## PROBLEM STATEMENT
From the records that follow, copy every line in which "numbers" appears.

## DATA FOR THE TASK
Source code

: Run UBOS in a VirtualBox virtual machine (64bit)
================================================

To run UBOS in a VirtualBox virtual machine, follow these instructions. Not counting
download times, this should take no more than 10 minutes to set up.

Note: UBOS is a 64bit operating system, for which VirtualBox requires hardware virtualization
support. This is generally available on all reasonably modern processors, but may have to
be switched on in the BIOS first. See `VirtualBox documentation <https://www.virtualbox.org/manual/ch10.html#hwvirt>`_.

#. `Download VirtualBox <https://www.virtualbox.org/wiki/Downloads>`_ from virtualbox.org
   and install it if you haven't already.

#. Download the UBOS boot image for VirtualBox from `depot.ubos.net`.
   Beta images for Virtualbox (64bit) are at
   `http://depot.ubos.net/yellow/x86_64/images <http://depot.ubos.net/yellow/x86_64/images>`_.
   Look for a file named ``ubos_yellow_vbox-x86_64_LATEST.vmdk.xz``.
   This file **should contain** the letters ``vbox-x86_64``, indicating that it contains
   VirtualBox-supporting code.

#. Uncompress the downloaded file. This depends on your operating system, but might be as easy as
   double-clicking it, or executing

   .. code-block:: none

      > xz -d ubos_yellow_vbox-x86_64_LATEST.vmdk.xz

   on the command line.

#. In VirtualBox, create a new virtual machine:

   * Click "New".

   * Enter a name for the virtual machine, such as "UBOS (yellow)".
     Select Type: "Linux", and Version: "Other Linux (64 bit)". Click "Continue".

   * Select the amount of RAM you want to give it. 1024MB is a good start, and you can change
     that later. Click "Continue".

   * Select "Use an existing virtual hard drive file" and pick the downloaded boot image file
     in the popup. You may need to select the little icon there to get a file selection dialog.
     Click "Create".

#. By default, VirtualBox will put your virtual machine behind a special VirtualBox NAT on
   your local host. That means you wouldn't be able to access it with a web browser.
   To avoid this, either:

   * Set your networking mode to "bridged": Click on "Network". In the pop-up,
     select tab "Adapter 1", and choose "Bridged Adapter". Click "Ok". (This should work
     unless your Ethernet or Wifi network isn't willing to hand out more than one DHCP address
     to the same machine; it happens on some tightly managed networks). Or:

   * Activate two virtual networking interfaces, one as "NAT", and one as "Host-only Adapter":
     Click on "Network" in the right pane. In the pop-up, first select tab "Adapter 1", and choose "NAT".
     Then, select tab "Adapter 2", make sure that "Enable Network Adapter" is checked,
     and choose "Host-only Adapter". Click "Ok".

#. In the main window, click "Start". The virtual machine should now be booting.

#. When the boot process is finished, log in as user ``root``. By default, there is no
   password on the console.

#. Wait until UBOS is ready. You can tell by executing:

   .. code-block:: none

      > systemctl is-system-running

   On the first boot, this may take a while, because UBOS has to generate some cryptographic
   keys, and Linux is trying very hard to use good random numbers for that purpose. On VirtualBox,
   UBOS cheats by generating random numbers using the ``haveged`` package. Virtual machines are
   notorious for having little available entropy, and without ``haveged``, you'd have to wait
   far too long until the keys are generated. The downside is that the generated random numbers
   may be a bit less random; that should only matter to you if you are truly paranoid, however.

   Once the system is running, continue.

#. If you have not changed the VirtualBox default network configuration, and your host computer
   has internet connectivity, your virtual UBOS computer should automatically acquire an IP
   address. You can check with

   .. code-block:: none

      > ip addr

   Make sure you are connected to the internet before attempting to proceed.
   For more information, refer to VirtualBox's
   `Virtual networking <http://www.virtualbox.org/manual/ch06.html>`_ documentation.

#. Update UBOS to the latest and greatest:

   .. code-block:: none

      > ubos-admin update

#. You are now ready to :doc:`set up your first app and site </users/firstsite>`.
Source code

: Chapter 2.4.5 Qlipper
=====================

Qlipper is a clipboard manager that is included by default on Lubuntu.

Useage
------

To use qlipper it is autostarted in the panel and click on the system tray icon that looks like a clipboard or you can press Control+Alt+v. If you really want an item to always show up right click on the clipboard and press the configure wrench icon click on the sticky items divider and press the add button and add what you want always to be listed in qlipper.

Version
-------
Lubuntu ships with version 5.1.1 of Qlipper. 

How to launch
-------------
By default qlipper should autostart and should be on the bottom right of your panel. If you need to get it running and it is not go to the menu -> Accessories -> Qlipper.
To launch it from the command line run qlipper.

## EXPECTED ANSWER
   keys, and Linux is trying very hard to use good random numbers for that purpose. On VirtualBox,
   UBOS cheats by generating random numbers using the ``haveged`` package. Virtual machines are
   far too long until the keys are generated. The downside is that the generated random numbers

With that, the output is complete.